THE Mrs Sunderland Music Festival was first held in April, 1889, as a tribute to Brighouse-born singer Susan Sunderland.
The famous soprano soloist - and founding member of the Huddersfield Choral Society - was born in 1819.
Her talent for singing was discovered by local blacksmith Luke Settle, who was himself a singer and he trained her.
Mrs Sunderland, née Sykes, first sang in public in 1833, at a local concert. She went on to perform across the region. As the railway network expanded she travelled the country.
Her accolade, the Yorkshire Queen of Song, was given to her after she sang for Queen Victoria.
The queen is reported to have told her: "I may be the Queen of England but you are the Queen of Song." Mrs Sunderland also sang before Queen Victoria at the opening of Leeds Town Hall.

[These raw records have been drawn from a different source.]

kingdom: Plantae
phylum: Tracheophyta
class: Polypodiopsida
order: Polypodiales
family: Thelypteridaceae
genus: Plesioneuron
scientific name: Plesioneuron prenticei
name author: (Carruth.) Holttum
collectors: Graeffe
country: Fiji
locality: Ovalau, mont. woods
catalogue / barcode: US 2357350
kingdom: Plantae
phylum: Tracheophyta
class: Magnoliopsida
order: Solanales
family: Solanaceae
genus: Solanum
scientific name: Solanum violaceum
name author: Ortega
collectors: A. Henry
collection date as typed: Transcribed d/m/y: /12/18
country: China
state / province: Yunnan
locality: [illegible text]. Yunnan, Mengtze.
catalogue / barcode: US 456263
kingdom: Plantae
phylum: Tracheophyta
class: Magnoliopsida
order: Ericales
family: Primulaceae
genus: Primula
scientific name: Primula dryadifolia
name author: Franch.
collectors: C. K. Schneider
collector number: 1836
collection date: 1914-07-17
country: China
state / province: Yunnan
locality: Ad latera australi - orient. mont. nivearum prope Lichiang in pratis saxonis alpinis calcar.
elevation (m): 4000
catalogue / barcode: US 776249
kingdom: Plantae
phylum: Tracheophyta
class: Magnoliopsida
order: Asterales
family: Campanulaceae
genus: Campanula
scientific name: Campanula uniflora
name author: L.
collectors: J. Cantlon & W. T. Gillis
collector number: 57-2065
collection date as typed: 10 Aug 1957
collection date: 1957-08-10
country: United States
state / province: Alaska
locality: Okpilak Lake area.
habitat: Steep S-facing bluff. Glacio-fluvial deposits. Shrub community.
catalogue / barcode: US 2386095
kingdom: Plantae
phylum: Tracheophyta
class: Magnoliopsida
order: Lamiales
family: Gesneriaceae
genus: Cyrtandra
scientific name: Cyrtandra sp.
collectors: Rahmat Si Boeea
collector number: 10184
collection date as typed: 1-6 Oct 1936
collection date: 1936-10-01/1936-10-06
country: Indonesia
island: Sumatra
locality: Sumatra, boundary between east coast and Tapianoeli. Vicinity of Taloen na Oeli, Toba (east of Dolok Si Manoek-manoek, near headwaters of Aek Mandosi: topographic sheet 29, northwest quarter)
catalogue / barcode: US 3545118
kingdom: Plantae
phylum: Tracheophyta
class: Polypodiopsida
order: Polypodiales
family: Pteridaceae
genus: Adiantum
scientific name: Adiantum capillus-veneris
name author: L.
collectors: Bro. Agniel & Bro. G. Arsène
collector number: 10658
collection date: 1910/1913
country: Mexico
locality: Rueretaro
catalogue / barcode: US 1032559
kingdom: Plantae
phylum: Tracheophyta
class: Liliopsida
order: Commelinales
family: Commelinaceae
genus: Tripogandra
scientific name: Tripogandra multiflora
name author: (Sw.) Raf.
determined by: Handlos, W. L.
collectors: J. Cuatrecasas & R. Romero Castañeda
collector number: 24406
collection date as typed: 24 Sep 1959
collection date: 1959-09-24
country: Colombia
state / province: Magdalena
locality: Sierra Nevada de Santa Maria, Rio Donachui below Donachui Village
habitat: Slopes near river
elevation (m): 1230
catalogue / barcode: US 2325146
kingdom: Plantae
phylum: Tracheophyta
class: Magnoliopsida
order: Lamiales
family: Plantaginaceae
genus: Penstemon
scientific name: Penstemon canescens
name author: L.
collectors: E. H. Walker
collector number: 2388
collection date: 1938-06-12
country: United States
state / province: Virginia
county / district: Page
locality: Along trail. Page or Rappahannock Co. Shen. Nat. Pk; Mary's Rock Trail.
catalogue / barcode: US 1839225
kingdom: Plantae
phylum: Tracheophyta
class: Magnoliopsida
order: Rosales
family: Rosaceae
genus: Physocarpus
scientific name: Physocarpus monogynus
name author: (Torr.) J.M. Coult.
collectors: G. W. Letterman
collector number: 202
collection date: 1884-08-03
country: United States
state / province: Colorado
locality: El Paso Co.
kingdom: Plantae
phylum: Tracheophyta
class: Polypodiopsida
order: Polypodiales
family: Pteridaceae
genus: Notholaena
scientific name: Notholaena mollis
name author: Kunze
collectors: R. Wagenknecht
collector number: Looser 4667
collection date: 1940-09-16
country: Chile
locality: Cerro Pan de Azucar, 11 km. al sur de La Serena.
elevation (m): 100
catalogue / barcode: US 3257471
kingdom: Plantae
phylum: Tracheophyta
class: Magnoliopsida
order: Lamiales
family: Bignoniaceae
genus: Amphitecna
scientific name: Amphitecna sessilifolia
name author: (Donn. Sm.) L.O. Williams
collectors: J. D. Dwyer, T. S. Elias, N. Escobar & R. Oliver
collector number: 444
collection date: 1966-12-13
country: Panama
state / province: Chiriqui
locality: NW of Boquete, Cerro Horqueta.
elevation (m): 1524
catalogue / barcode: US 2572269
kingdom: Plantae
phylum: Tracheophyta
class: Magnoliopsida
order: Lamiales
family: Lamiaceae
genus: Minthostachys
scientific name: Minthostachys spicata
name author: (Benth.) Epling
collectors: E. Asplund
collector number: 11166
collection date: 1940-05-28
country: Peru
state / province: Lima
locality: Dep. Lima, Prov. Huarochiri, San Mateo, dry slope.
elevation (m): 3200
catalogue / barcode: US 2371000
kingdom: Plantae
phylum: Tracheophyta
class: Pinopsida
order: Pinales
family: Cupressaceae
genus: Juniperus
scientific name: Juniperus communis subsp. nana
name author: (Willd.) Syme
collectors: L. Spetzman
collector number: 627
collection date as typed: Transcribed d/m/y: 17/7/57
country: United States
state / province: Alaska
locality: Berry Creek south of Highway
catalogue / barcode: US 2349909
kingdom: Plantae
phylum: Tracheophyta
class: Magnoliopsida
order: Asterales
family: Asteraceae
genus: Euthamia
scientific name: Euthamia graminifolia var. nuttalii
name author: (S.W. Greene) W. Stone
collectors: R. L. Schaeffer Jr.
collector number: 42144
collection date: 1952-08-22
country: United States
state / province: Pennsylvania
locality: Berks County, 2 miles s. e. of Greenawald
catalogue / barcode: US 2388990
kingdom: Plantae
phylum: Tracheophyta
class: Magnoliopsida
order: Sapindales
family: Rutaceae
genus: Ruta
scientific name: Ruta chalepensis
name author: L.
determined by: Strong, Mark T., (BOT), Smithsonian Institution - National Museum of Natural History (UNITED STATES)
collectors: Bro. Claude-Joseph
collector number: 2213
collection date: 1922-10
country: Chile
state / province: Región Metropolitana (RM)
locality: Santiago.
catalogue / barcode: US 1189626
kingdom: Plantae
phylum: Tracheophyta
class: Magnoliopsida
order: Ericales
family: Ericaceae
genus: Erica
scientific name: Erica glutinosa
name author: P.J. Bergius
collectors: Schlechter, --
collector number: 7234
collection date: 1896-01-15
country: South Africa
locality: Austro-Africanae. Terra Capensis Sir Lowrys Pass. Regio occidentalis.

Susan married farmer and butcher Henry Sunderland in 1838 and had six children.
After retiring from the concert platform aged 45 she celebrated her golden wedding in 1888 with a special concert. The money raised from the event paid for a vocal solo competition to be started in her name.
The first Mrs Sunderland festival was held in April, 1889, with 37 competitors - 27 women singers and 10 pianists - and Mrs Sunderland presented the prizes
The festival has taken place every year since - except in 1940, the first year of the Second World War.
Mrs Sunderland died aged 86 on May 7, 1905, but the festival has continued to grow. The 2005 festival attracted more than 1,150 entrants in 144 classes.